Missing data


No cake for spunky
My great dread. I have a logistic regression There are 645 cases and data is missing in about 228. Only 6 did not answer the dependent variable the median missing for any predictor is 15 about 2 percent of the responses. The problem is there are 38 predictors and being missing on any causes you to get thrown out of the logistic regression (long ago I read about an alternative when you used all the cases even when they were missing some information on some question, but the problems raised in doing so convinced me this was too dangerous).

I am not sure what to do, I know of multiple imputation, but my understanding is that doing this with non-interval data is problematic (actually I stopped studying this because I was told that on this board years ago). :p All my predictors are dummy variables, my DV has two levels.

We are doing this to determine which variables are relatively more important, the way we do that is see which are statistically significant (I have found no good way to address relative importance with logistic regression). I am not sure what to do with so many missing cases.

Is it reasonable when you see an unusually high number of cases missing to remove a question, because you think people did not understand it, or had no answer (in honesty I think this is true with the specific question even ignoring all the missing questions - no one asked me about it when it was created)?

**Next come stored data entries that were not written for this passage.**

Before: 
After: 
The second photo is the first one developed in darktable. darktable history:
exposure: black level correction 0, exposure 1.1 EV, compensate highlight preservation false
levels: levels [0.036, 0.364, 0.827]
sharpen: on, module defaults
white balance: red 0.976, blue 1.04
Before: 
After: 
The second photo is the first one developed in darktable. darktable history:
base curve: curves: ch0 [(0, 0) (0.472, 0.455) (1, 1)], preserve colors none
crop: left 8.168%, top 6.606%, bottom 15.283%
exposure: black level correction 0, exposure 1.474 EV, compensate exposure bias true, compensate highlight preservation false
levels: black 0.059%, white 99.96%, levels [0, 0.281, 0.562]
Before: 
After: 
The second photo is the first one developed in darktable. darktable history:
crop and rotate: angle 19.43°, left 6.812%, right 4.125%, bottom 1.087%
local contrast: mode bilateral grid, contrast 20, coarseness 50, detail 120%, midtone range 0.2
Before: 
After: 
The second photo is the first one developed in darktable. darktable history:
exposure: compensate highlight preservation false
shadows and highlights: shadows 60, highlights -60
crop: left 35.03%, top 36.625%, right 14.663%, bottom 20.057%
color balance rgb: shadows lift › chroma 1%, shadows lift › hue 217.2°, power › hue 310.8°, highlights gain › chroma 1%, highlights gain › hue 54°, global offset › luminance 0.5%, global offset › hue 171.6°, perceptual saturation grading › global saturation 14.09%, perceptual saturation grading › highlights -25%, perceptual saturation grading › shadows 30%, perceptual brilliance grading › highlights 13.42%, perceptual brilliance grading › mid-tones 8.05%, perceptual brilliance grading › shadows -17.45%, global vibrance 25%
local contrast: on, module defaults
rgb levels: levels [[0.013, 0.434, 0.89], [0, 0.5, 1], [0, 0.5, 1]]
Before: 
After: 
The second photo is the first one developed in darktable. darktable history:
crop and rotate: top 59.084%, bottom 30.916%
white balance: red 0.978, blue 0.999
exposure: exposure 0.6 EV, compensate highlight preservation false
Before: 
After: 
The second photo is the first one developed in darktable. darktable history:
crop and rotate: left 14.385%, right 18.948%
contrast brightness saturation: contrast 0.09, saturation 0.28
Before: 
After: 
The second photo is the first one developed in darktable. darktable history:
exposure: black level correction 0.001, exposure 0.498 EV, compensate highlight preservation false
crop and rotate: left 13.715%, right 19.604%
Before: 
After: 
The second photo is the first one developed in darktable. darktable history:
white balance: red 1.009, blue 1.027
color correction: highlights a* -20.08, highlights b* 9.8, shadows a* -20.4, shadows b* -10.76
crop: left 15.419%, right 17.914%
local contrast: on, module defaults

Less is more. Stay pure. Stay poor.
It is showing the pattern of missingness. Everywhere there is an X, that variable is available. So the first row is the scenario where all variables are present, with 97% of people having all variable data.


No cake for spunky
I generated that, but the table is too big to show here I think. It has 122 groups and 31 variables.
Last edited:


No cake for spunky
I posted it. Just looking at the raw data I don't think there is an obvious pattern. One issue I found out is that what is missing includes people who did answer the question, but answered don't know/NA. They are missing as far as SAS is concerned, but they did answer the question.


No cake for spunky
I didn't think anyone else would be interested, that never crossed my mind. :)

The DV was not generated by the code you sent me hlsmith. Was it supposed to? I have the DV, but only six people total are missing on that. Virtually every one responded to that question. The reason I think is that the missing data is not tied to people choosing not to answer, but to people saying they don't know.


Ambassador to the humans
Didn't even matter if you didn't think anybody else would be interested. It's just common courtesy. You're asking hlsmith for help - don't make them track things down that you randomly posted to a different thread.


No cake for spunky
I misunderstood you post on chat that was what I was supposed to do and that hlsmith would go there. I did not mean to be discourteous.